Bomba, reguetón y otras amenazas musicales intergeneracionales

Después de escribir sobre licencias de obra sin tener ni idea, he vuelto para hablar de música sin tener oído. Estoy viendo hasta dónde puedo estirar el chicle del intrusismo. Spoiler: bastante.

king áfrica

Hay mañanas en las que uno se levanta con preguntas importantes: ¿Dónde he puesto las llaves? ¿Por qué sigo pagando Spotify si solo escucho la misma playlist de 2009? ¿Qué fue de mi dignidad? Pero hoy no. Hoy me desperté con esto: “Eva María se fue, buscando el sol en la playa…”

Y me quedé en la cama, en silencio, procesando que hay toda una canción sobre una señora que un día se cansó de todo, cogió su biquini de rayas y se fugó a la playa sin mirar atrás. Ni un WhatsApp. Ni una indirecta en Instagram. Ni una carta de despedida escrita en la arena. Solo abandono emocional… y SPF 50.

Y lo peor es que la seguimos cantando como si fuera un himno nacional. Como si estuviéramos relatando la versión española de Titanic, pero con sombrilla. Así éramos.
Y no era la única. También estaba Manolo Escobar, preguntando angustiadísimo “¿Dónde estará mi carro?”, en el primer true crime musical de la historia de España. O Los Diablos, convencidos de que “un rayo de sol” les había traído el amor. Spoiler: eso es insolación.

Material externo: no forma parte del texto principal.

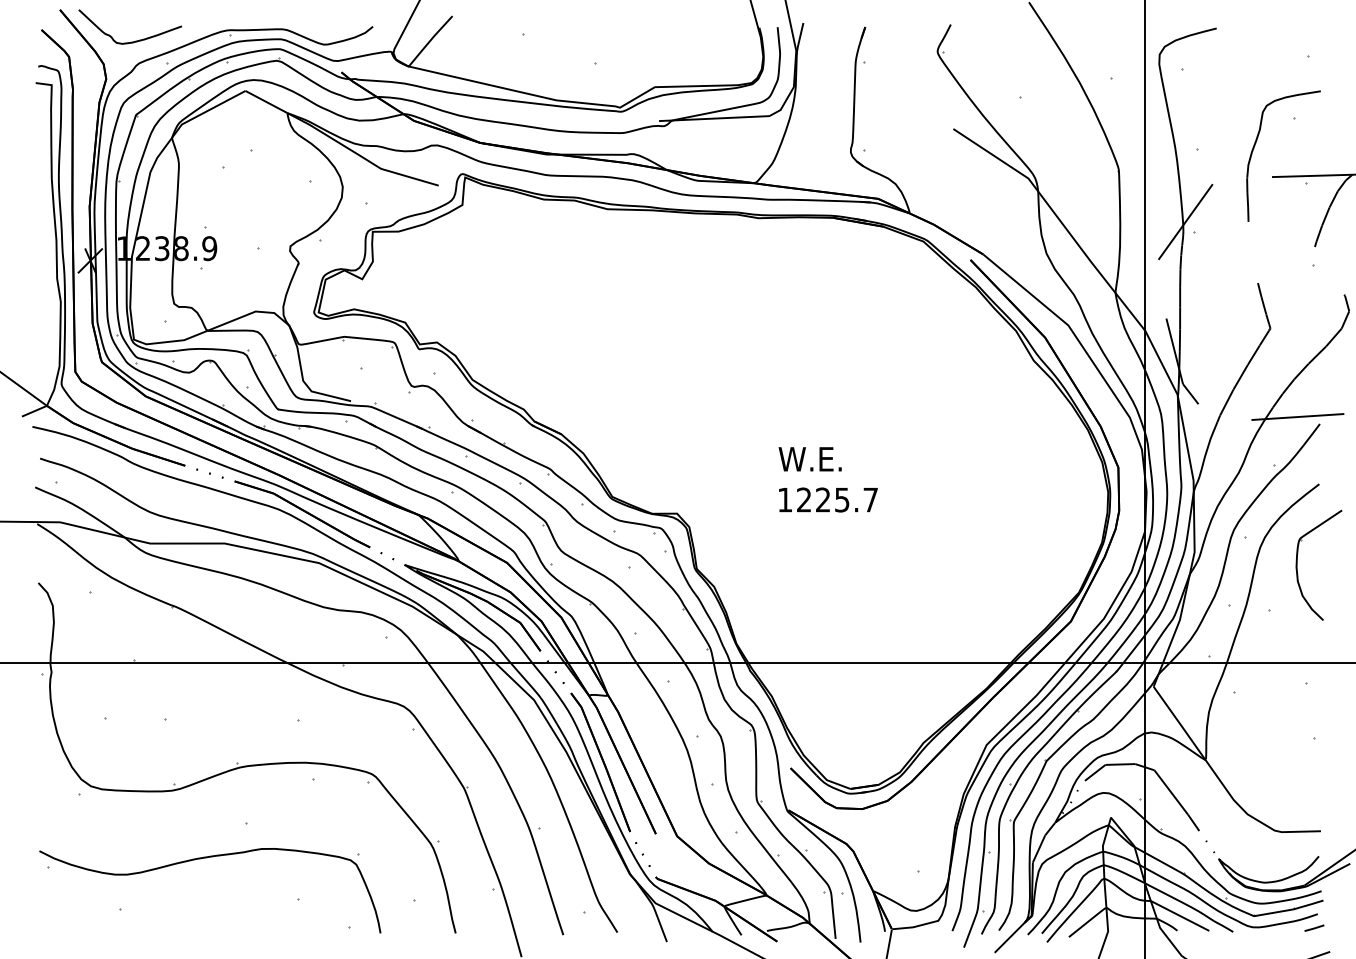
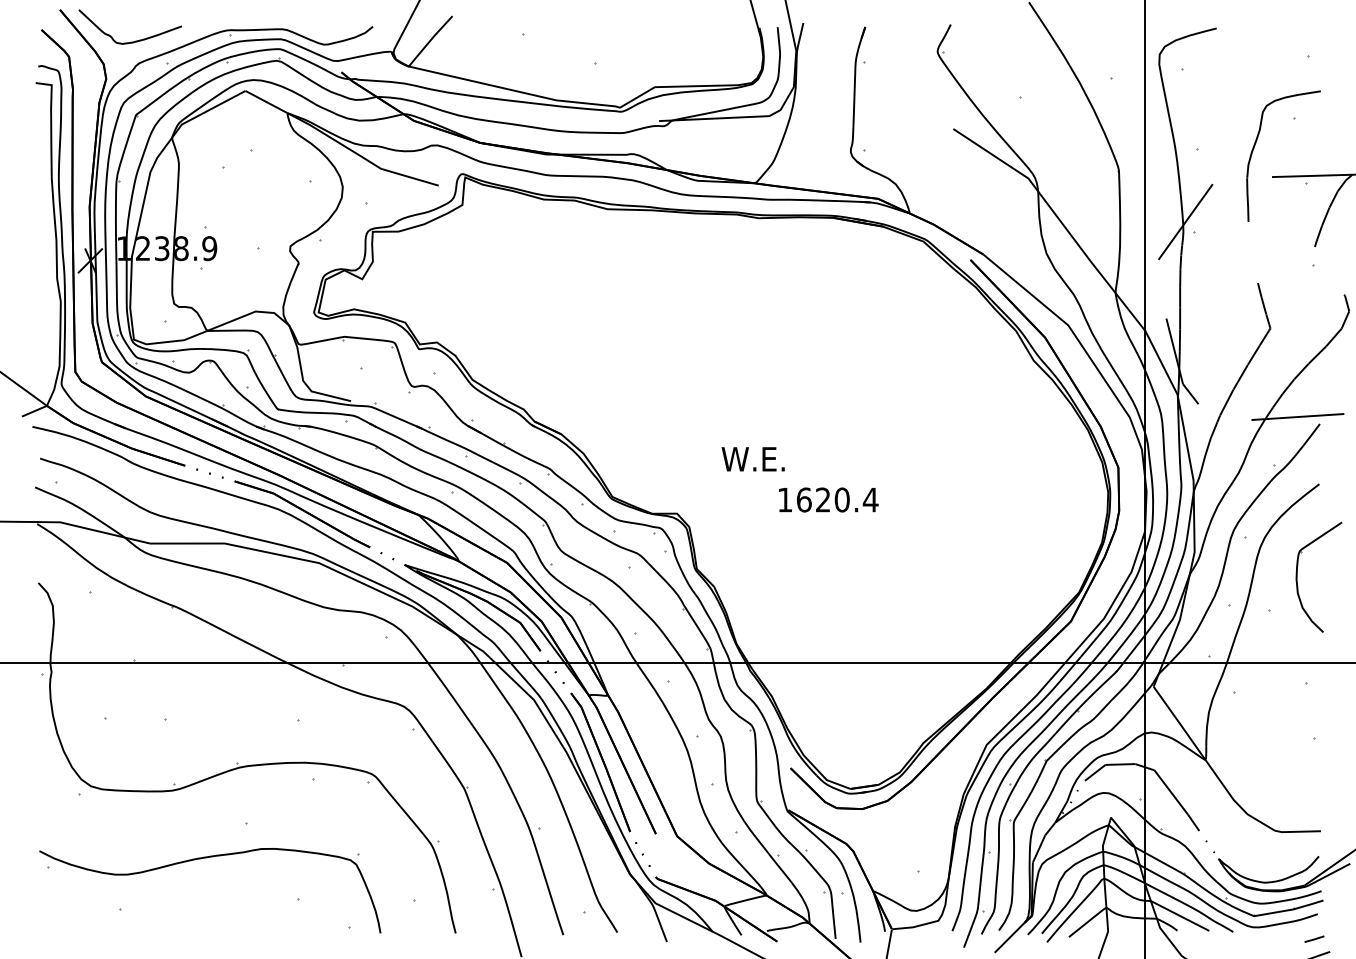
text at (809, 459) position: (809, 459) -> (752, 459)
text at (837, 499): 1225.7 -> 1620.4
part at (1297, 564) position: (1297, 564) -> (1297, 576)
line at (1314, 927) position: (1314, 927) -> (1314, 938)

Se podía decir cualquier tontería, mientras sonara a verano en Benidorm.
Y aun así, hay quien dice: “Las de antes eran de amor. Las de ahora parecen discusiones entre Siri y un microondas.” Por supuesto. Lo que trajeron las nuevas generaciones fueron ritmos con el vocabulario de una licuadora en apuros. Trajeron letras que hacen que uno quiera abrazar un diccionario y llorar en negrita.

Hoy las canciones suenan como si las hubiera compuesto un router intentando conectarse. Una mezcla de gemidos, vocales solteras y consonantes huyendo por su vida. Frases que arrancan con entusiasmo y se descomponen como si alguien estuviese pisando el cable de la gramática.

Hay letras que parecen escritas por Siri borracha, y otras directamente suenan como si una tostadora estuviera teniendo un ataque de ansiedad con ritmo. Y lo más curioso: si no se entienden, mejor. El público objetivo tampoco está para muchas exigencias.
La norma es clara: si una palabra no rima, se le cambia la vocal. Si tiene más de dos sílabas, se considera literatura. Y si no suena sexy, se le mete un “brrr” encima y arreando.

Y luego están las letras. “Me porto bonito”, dice Bad Bunny, como si fuera un niño que ha dejado de comerse los mocos y quiere premio. “Yo soy una perra en calor”, dice otra artista, que no sé si está flirteando o necesita ver con urgencia a un veterinario.
Y atención al clásico moderno de Daddy Yankee: “Meneo que parece que fue bailando en el Tour de France.”

Sí, claro. Porque cuando uno piensa en sensualidad, lo primero que le viene a la cabeza es un ciclista sudando con mallas de licra, subiendo los Pirineos mientras le gritan “¡venga Enric!”. Erotismo y dopaje: la combinación perfecta. No sé qué clase de imágenes maneja Daddy Yankee en su cabeza, pero ojalá no se conviertan nunca en película.

Y claro, viendo este panorama, uno dice:“Nosotros sí que sabíamos lo que era música de verdad” Bueno. Hasta que te acuerdas de que nosotros teníamos a un señor llamado King Africa, vestido como si se hubiera escapado de una piñata humana, gritando “BOOOOMBAAAAAA” Con los pulmones de una ballena hipertensa. Lo cantábamos sudados. Felices. Sin cuestionarnos nada. No era música. Era crossfit para la vergüenza.

Teníamos a un tipo disfrazado de airbag humano gritando “Bomba” como si fuera el Evangelio según Pachá. Y nosotros ahí, en trance, con una mano en la cabeza, otra en la cintura, y el sentido del ridículo flotando boca abajo en la piscina.
Así que no. No somos mejores. Ni peores. Solo distintos en el tipo de estupidez que estamos dispuestos a bailar.

Unos cantaban a sombrillas y coches robados. Otros a ciclismo erótico y frases que suenan como errores de conexión. Y nosotros… nosotros tuvimos a King África.

Y si hay algo que une a toda la humanidad —desde los Beatles hasta Don Omar— es ese momento glorioso en el que alguien, en mitad de una boda o una verbena, te grita con convicción, como si de ello dependiera el futuro del planeta: “¡BOOOOMBAAA!”
Y tú, claro, te levantas. Y la bailas.